STORIA ANTICA > > GLI ARABI

PRIME INCURSIONI ARABE IN SICILIA.
Prima del 14 giugno dell'827, data ufficiale dello sbarco degli Arabi in Sicilia, i musulmani d'Africa in diverse occasioni avevano provato a mettere piede nel nostro territorio. Più che altro si erano limitati ad incursioni piratesche e non ad una vera e propria un'invasione. La prima incursione saracena in Sicilia, partendo dalla Siria, avvenne nel 652; i saraceni, pur non disponendo di grosse forze, seminarono il terrore nelle città costiere. Nel 669 Siracusa fu messa a ferro e fuoco e depredata di ogni ricchezza e cadde definitivamente nell'878; nel 700 cadde Pantelleria.
Per quasi un secolo dall'anno 650 all'anno 752 la Sicilia, ancora in mano ai Bizantini, dovette subire spedizioni, schiavismo e mafia dei mari.  Addirittura si pensò ad un inizio di invasione della Sicilia, quando fra il 720 ed il 752 il susseguirsi delle incursioni si fece più consistente e continue.
Nel 727 l’emiro
Bishr ibn-Safwan, governatore della Ifriqiya, guidò una spedizione contro Sicilia che gli fruttò un lauto bottino ed un accordo con il governatore bizantino che prevedeva la cessazione degli atti di pirateria dietro pagamento di un tributo.
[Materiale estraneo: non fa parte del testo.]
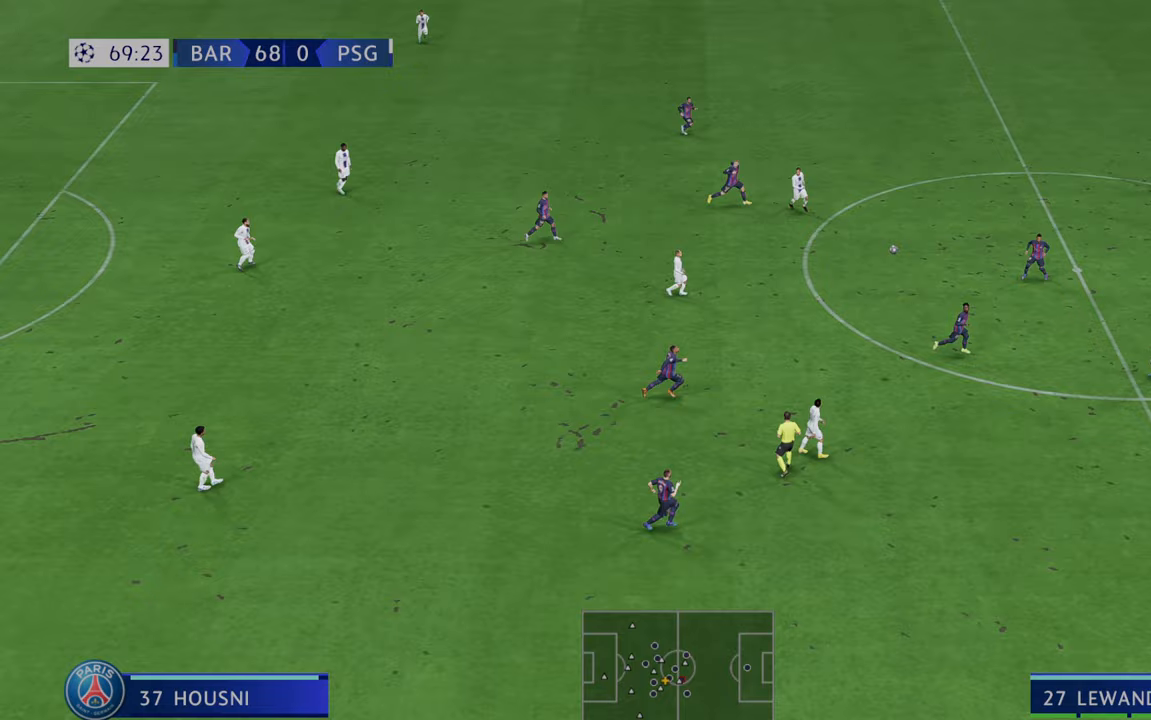
{"buttons": ["R2"], "left_stick": "center", "right_stick": "center", "events": []}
Un anno dopo successe la stessa cosa con Utman ibn-Abù Ubayad, che come contropartita portò a casa in Ifrìgiya, soldi, gioielli e schiavi. Questi accordi purtroppo costituirono un precedente, infatti gli Arabi cominciarono a ricattare molte città costiere approfittando delle scarse reazioni dell'Impero d'Oriente, impegnato in Italia contro i Longobardi.

LE RAZZIE.
I Corsari portavano di sorpresa agguati ed attacchi sia a navi mercantili e militari, sia a località costiere, per impadronirsi di beni preziosi, derrate alimentari, animali, e schiavi (le donne venivano vendute come serve nei numerosi mercati arabi del Mediterraneo, gli uomini come schiavi; invece per quelli ricchi si chiedeva il riscatto).
Queste scorrerie arrecavano perciò gravi danni al commercio esterno ed interno e soprattutto alle popolazioni rivierasche, le più esposte ai pericoli, che abbandonavano il litorale e fuggivano verso l’interno, con conseguente calo della produzione delle campagne.
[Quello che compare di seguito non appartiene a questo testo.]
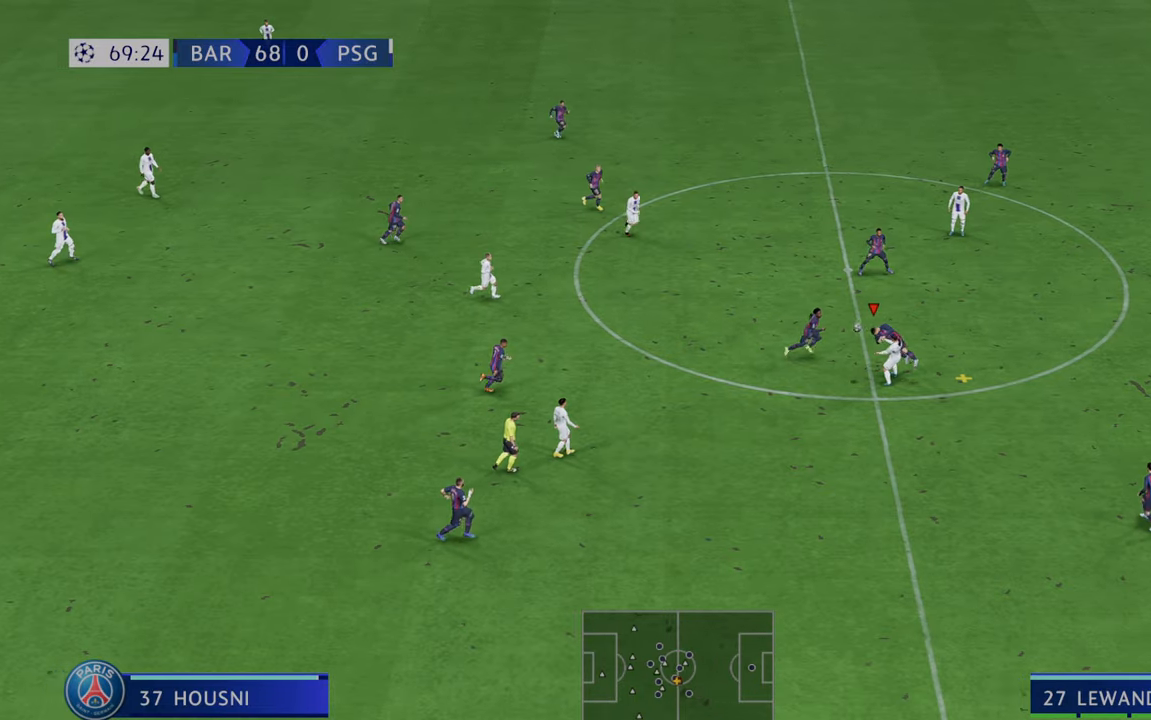
{"buttons": ["R2"], "left_stick": "center", "right_stick": "center", "events": []}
Le razzie avevano soprattutto due funzioni principali:
• Unificare gli obiettivi dei saccheggi tesi a fare bottino e ad acquisire schiavi per contribuire al funzionamento dello Stato ed al sostentamento delle popolazioni e soprattutto di chi combatteva per Allah.
• Utilizzare le paure dei popoli aggrediti e la loro più o meno disponibilità alla sottomissione come efficace strumento di rapide islamizzazione nei territori occupati.  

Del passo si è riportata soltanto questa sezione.